Event

Brain to Society: Decision and Behavior Seminar Series with Dr. Kennon Sheldon

Wednesday, May 5, 2021 11:00to13:00
Price: 
Free

Sailing the ghost ship: The case for radical free will

Dr. Kennon Sheldon

Dr. Kennon Sheldon is a professor of Psychological Sciences at the University of Missouri, USA. He received his B.S. in psychology from Duke University in 1981 and his Ph.D. in social/personality psychology from the University of California, Davis in 1992. He is known for his research on well-being, motivation, and goals.
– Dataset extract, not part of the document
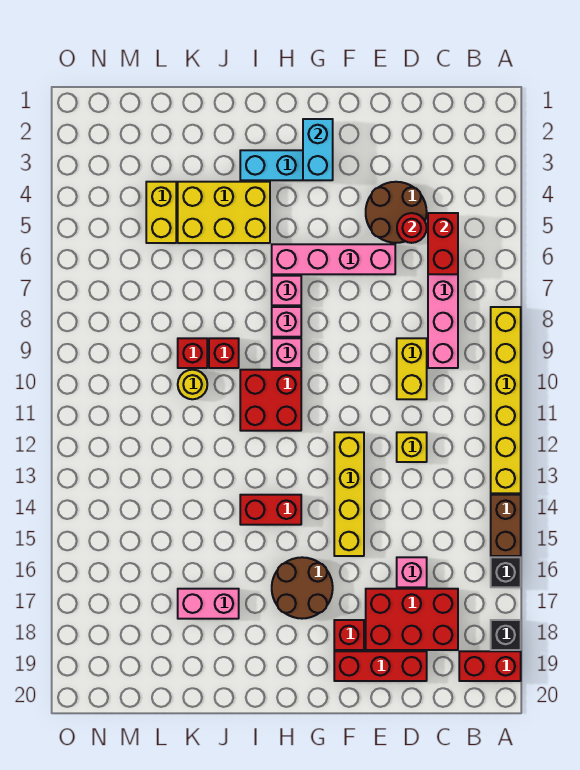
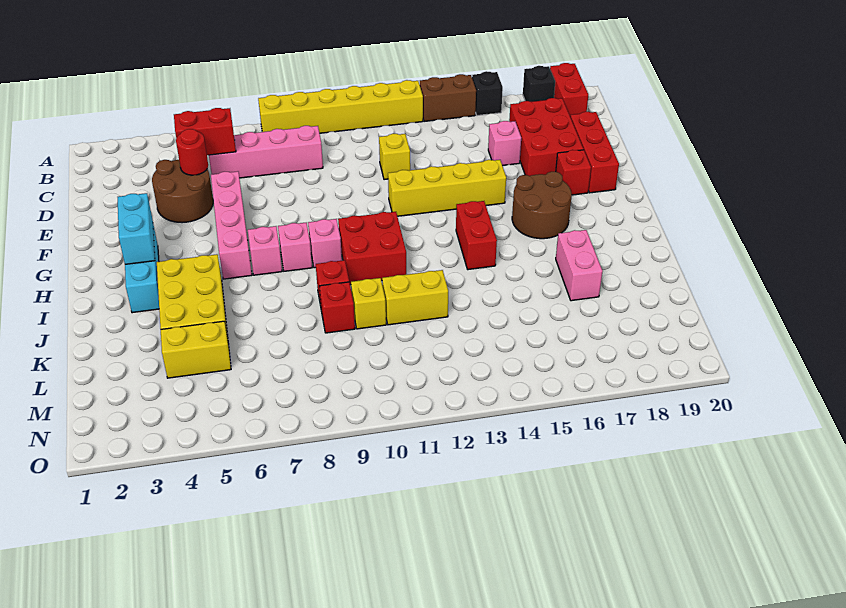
yellow 1x2 brick [397,338,427,399] -> yellow 1x2 brick moved to [382,270,448,325]
cyan 1x2 brick [303,119,333,180] -> cyan 1x2 brick turned to [118,193,155,264]
yellow 1x1 round brick [178,370,207,399] -> yellow 1x1 brick [351,278,386,329]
His prominent research questions include “Can happiness go up, and then stay up?”, “Can people be helped to pick life-goals that better express their developmental potentials?” and “how can the concept of personal agency be reconciled with the concept of a deterministic universe?” He is the prolific author of more than 200 academic articles and book chapters. He is also the author of Optimal Human Being: An Integrated Multi-level Perspective, and Self-determination Theory in the Clinic: Motivating physical and mental health, and he has written and edited several other academic books such as Stability of Happiness: Theories and Evidence on Whether Happiness can Change, and Designing Positive Psychology: Taking Stock and Moving Forward. He has been the recipient of several prestigious prizes and awards in psychology, and was named one of the 20 most cited social psychologists in 2010 (controlling for career stage; Nozek et al., PSPB).

About the presentation

I will summarize my forthcoming book (Basic Books). The argument for free will depends on the irreducible top-down effects of successively higher levels of organization within the universe, including mental in-tentions, operating at the personality level. Selection among intentions is made by the symbolic self, which is the highest-level control process in the brain, and which is observable as Default Mode Network functioning. The symbolic self, located in system 2, partially directs its own mind and is a complex momentary synthesis of narrative, biological, and situational information. This moving synthesis is highly creative and its choices can never be fully predicted in advance by any scientific model (another argument for free will). Nevertheless, appropriate multi-level models might come clos-er and closer, especially with the future help of artificial intelligence models that have access to peoples’ thoughts and feelings as well as their bodily condition. I will argue that the real question is not “are we free?” but rather, “can we use our radical freedom wisely, i.e. in service of our own and others’ thriving? ”

Panel Discussion

A panel will follow the presentation to advance precision convergence science in discussing how integra-tive multi-systems models of the self and decision making can be combined with computational approaches to studying human biology, brain and society to both (1) develop a deep and end-to-end understanding of all multiscale mechanism involved and (2) inform better targeted and more impactful self-management/professional practice/innovation/interventions/policy within and across sectors and jurisdictions underlying adaptive real world behavior and context. What we have called precision con-vergence for lifelong wellness and resilience in both health and disease conditions (concept paper here). The webinar is chaired by Prof. Laurette Dube, Chair and Scientific Director, McGill Centre for the Convergence of Health and Economic (MCCHE), and co-chaired by Dr. Gillian Bartlett, Associate Dean for Population Health and Outcomes Research at the School of Medicine at the University of Missouri.